## Brief
Line for line, the listing below is to be transcribed exactly.

────────

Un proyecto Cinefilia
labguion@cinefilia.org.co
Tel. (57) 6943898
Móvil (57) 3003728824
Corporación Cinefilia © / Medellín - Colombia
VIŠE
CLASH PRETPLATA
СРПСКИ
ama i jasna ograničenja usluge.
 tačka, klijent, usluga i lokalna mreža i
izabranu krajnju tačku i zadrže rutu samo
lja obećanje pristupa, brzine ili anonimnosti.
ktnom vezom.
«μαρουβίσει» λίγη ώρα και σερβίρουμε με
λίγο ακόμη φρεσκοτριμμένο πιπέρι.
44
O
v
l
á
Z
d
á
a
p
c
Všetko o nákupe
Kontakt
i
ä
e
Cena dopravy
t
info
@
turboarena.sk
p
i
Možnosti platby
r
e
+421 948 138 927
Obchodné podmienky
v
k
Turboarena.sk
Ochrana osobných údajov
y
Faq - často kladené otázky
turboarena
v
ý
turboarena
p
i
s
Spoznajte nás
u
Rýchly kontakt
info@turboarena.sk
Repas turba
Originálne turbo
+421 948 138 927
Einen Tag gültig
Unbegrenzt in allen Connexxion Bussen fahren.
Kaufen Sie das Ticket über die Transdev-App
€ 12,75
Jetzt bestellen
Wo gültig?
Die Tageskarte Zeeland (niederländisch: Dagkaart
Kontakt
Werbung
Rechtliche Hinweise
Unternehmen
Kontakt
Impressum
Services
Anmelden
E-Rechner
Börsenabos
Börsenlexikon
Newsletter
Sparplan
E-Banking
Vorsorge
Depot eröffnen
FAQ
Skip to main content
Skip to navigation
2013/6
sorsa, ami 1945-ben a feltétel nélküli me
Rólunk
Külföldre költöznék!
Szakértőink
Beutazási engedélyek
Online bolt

────────

## Result for this task
Un proyecto Cinefilia
labguion@cinefilia.org.co
Tel. (57) 6943898
Móvil (57) 3003728824
Corporación Cinefilia © / Medellín - Colombia
VIŠE
CLASH PRETPLATA
СРПСКИ
ama i jasna ograničenja usluge.
 tačka, klijent, usluga i lokalna mreža i
izabranu krajnju tačku i zadrže rutu samo
lja obećanje pristupa, brzine ili anonimnosti.
ktnom vezom.
«μαρουβίσει» λίγη ώρα και σερβίρουμε με
λίγο ακόμη φρεσκοτριμμένο πιπέρι.
44
O
v
l
á
Z
d
á
a
p
c
Všetko o nákupe
Kontakt
i
ä
e
Cena dopravy
t
info
@
turboarena.sk
p
i
Možnosti platby
r
e
+421 948 138 927
Obchodné podmienky
v
k
Turboarena.sk
Ochrana osobných údajov
y
Faq - často kladené otázky
turboarena
v
ý
turboarena
p
i
s
Spoznajte nás
u
Rýchly kontakt
info@turboarena.sk
Repas turba
Originálne turbo
+421 948 138 927
Einen Tag gültig
Unbegrenzt in allen Connexxion Bussen fahren.
Kaufen Sie das Ticket über die Transdev-App
€ 12,75
Jetzt bestellen
Wo gültig?
Die Tageskarte Zeeland (niederländisch: Dagkaart
Kontakt
Werbung
Rechtliche Hinweise
Unternehmen
Kontakt
Impressum
Services
Anmelden
E-Rechner
Börsenabos
Börsenlexikon
Newsletter
Sparplan
E-Banking
Vorsorge
Depot eröffnen
FAQ
Skip to main content
Skip to navigation
2013/6
sorsa, ami 1945-ben a feltétel nélküli me
Rólunk
Külföldre költöznék!
Szakértőink
Beutazási engedélyek
Online bolt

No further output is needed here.